Seems there has been lots of discussion internally and there are other groups that would like to see improvements in this area.

Mike Livstone has noted that curators from BioGRID have found inadequacies in our representation of Ubiquitination. 
We may need experts (if need be, do we need a content meeting).

ACTION ITEM FOR DAVID H: 
See if expert(s) and Paul T are available to discuss this on our next SF call, i.e. Wed. Jan. 29th (8:30am US West Coast, 11:30am US East Coast, 4:30pm UK). 
Then let Paola know.

Import vs transmembrane transport

Stemming from https://sourceforge.net/p/geneontology/ontology-requests/10621/

Can we think of any import that isn't across a memberane (transmembrane)?
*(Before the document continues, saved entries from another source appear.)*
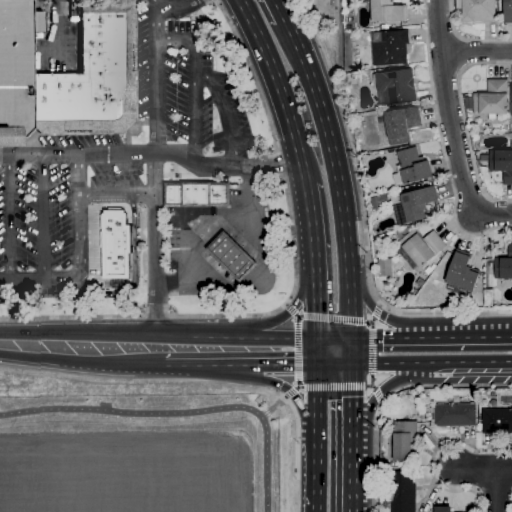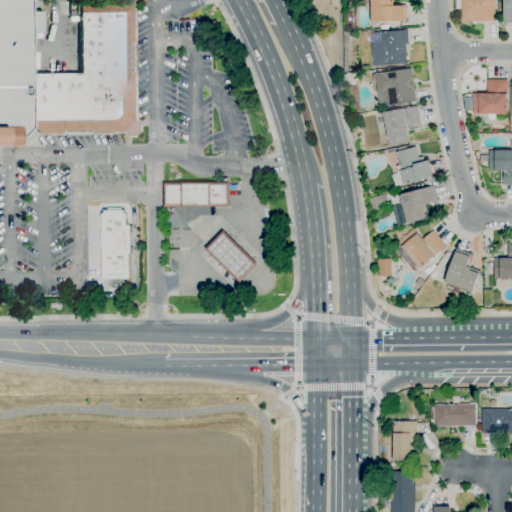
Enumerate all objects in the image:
building: (334, 3)
road: (176, 7)
road: (280, 10)
building: (477, 10)
building: (478, 10)
building: (508, 10)
building: (385, 11)
building: (387, 11)
building: (506, 11)
building: (72, 12)
road: (58, 25)
building: (384, 27)
road: (188, 39)
building: (388, 48)
building: (390, 48)
road: (476, 53)
building: (16, 68)
building: (69, 73)
road: (461, 75)
building: (93, 76)
building: (394, 86)
building: (396, 86)
road: (279, 89)
building: (490, 98)
building: (492, 98)
building: (511, 98)
road: (225, 114)
road: (193, 117)
building: (399, 124)
building: (401, 124)
road: (451, 127)
road: (151, 153)
parking lot: (114, 161)
building: (501, 163)
building: (502, 163)
building: (411, 166)
building: (413, 166)
road: (153, 167)
road: (337, 176)
building: (195, 195)
building: (196, 195)
road: (115, 196)
road: (308, 202)
building: (379, 202)
building: (415, 203)
building: (415, 205)
road: (10, 219)
road: (43, 219)
road: (206, 234)
building: (114, 246)
building: (117, 246)
building: (421, 247)
building: (422, 248)
road: (79, 255)
building: (230, 256)
gas station: (231, 256)
building: (231, 256)
building: (503, 265)
building: (504, 266)
building: (383, 267)
building: (384, 268)
building: (428, 271)
building: (461, 272)
building: (462, 272)
road: (314, 278)
building: (419, 282)
road: (258, 286)
road: (291, 289)
road: (298, 297)
road: (285, 305)
road: (380, 305)
road: (379, 313)
road: (467, 314)
road: (326, 318)
road: (77, 332)
road: (510, 336)
road: (429, 337)
road: (235, 338)
traffic signals: (317, 338)
road: (334, 338)
traffic signals: (351, 338)
road: (372, 345)
road: (317, 351)
road: (351, 351)
road: (297, 359)
road: (82, 363)
road: (334, 364)
traffic signals: (352, 364)
road: (432, 364)
road: (241, 365)
traffic signals: (317, 365)
road: (344, 387)
road: (286, 389)
road: (382, 392)
road: (352, 398)
road: (317, 401)
road: (382, 403)
road: (273, 407)
road: (132, 413)
building: (453, 415)
building: (453, 415)
building: (496, 420)
building: (496, 421)
road: (297, 436)
building: (401, 439)
building: (404, 440)
park: (144, 446)
road: (352, 449)
road: (375, 456)
road: (432, 457)
road: (266, 464)
building: (399, 464)
road: (483, 466)
road: (315, 474)
road: (352, 489)
road: (497, 489)
building: (401, 491)
building: (402, 492)
building: (442, 509)
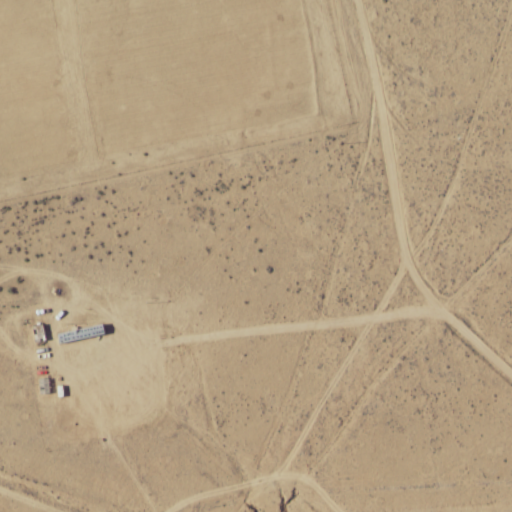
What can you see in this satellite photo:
road: (401, 204)
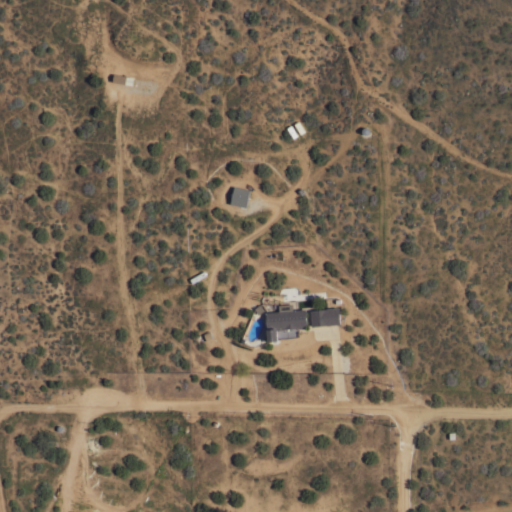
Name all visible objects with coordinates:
building: (122, 78)
building: (239, 195)
building: (240, 195)
building: (324, 315)
building: (325, 316)
building: (283, 319)
building: (285, 321)
road: (248, 406)
road: (410, 414)
road: (1, 417)
road: (72, 443)
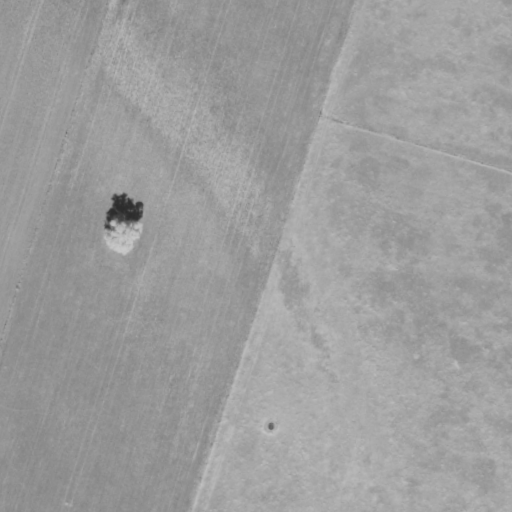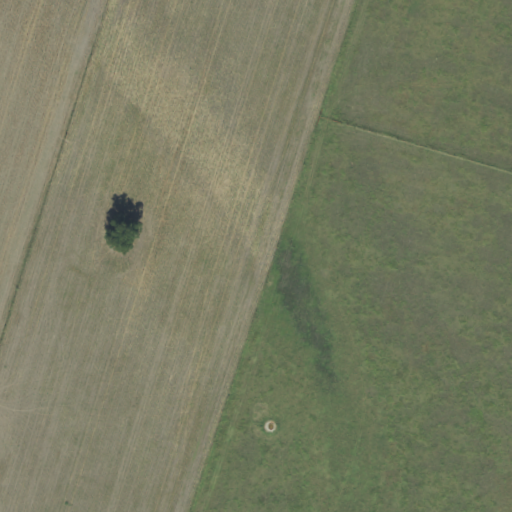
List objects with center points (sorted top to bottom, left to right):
road: (260, 256)
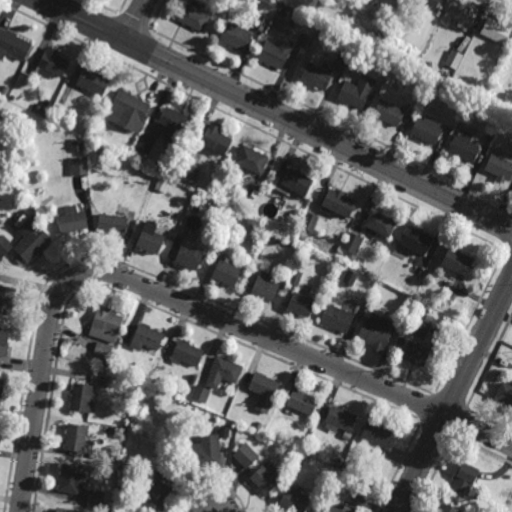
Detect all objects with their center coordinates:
building: (427, 3)
building: (429, 3)
building: (283, 12)
building: (461, 12)
building: (461, 14)
building: (193, 17)
building: (194, 17)
building: (292, 20)
road: (139, 21)
building: (262, 22)
building: (495, 30)
building: (495, 30)
building: (235, 36)
building: (236, 36)
building: (12, 44)
building: (13, 44)
building: (349, 47)
building: (274, 53)
building: (274, 53)
building: (453, 58)
building: (452, 59)
building: (339, 60)
building: (353, 60)
building: (498, 60)
building: (51, 62)
building: (51, 63)
building: (419, 63)
building: (426, 66)
building: (315, 75)
building: (316, 75)
building: (92, 80)
building: (92, 81)
building: (4, 88)
building: (356, 91)
building: (354, 92)
building: (12, 96)
building: (425, 102)
building: (27, 103)
building: (48, 103)
building: (37, 107)
building: (127, 110)
building: (128, 110)
building: (388, 112)
building: (54, 113)
building: (387, 113)
road: (278, 114)
building: (461, 115)
building: (171, 123)
building: (173, 124)
building: (426, 129)
building: (424, 131)
building: (488, 137)
building: (73, 139)
building: (215, 139)
building: (215, 139)
building: (143, 142)
building: (477, 143)
building: (144, 144)
building: (81, 145)
building: (463, 146)
building: (462, 147)
building: (495, 151)
building: (251, 159)
building: (249, 160)
building: (78, 165)
building: (80, 165)
building: (499, 166)
building: (499, 168)
building: (187, 172)
building: (188, 172)
building: (296, 181)
building: (294, 182)
building: (161, 184)
building: (240, 187)
building: (338, 202)
building: (336, 205)
building: (71, 220)
building: (72, 220)
building: (308, 221)
building: (308, 222)
building: (379, 223)
building: (112, 224)
building: (112, 224)
building: (282, 224)
building: (378, 225)
building: (289, 230)
building: (29, 237)
building: (29, 238)
building: (149, 238)
building: (416, 240)
building: (150, 241)
building: (352, 242)
building: (415, 242)
building: (350, 243)
building: (4, 245)
building: (4, 245)
building: (188, 254)
building: (188, 258)
building: (457, 261)
building: (456, 263)
building: (226, 272)
building: (343, 273)
building: (225, 274)
building: (293, 278)
building: (351, 278)
building: (264, 288)
road: (147, 289)
building: (262, 291)
building: (6, 298)
building: (7, 298)
building: (300, 303)
building: (300, 303)
building: (336, 317)
building: (337, 318)
building: (106, 322)
building: (105, 323)
building: (420, 328)
building: (377, 330)
building: (425, 330)
building: (376, 331)
building: (146, 336)
building: (146, 337)
building: (4, 338)
building: (4, 340)
building: (102, 348)
building: (103, 349)
building: (189, 351)
building: (415, 352)
building: (186, 353)
building: (415, 354)
building: (107, 364)
building: (223, 370)
building: (222, 371)
building: (193, 377)
building: (1, 386)
building: (0, 387)
building: (264, 389)
building: (263, 391)
building: (201, 392)
building: (504, 392)
building: (200, 393)
road: (455, 394)
building: (504, 394)
building: (82, 395)
building: (80, 397)
building: (302, 400)
building: (301, 401)
building: (341, 417)
building: (340, 418)
building: (258, 425)
building: (119, 430)
building: (231, 430)
road: (478, 431)
building: (376, 432)
building: (376, 433)
building: (76, 435)
building: (75, 437)
building: (295, 440)
building: (302, 443)
building: (204, 450)
building: (205, 450)
building: (246, 454)
building: (245, 455)
building: (300, 459)
building: (338, 464)
building: (353, 472)
building: (74, 477)
building: (466, 477)
building: (73, 478)
building: (265, 478)
building: (464, 478)
building: (263, 479)
building: (125, 488)
building: (156, 495)
building: (158, 495)
building: (503, 496)
building: (95, 497)
building: (96, 497)
building: (293, 500)
building: (295, 500)
building: (446, 508)
building: (449, 508)
building: (68, 509)
building: (333, 509)
building: (333, 509)
building: (66, 510)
Some of us think we  might have seen something about
calcium transport involving vesicles, but can't find it at the moment. In the meantime, most likely 99+% of the time 
import is across a membrane. Suggest renaming terms to make this explicit.
ACTION ITEM FOR ALL: 
Can we find good references? If not, Tanya suggested looking for a recent review on calcium signaling and contacting the authors.
We'll resume discussion next week, either at the SF call (if we can't have ubiquitination discussion then) or at the Editors call.
We need to come up with a strategy, then Paola will implement.